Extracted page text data

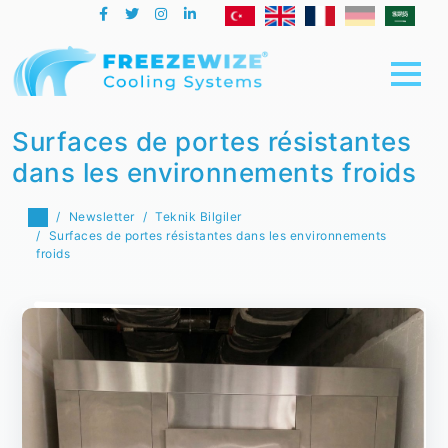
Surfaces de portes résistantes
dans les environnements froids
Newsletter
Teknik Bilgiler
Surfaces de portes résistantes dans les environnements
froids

Exercise —
In the records above, find every line that contains the word "froids" and copy it.

Solved problem —
dans les environnements froids
froids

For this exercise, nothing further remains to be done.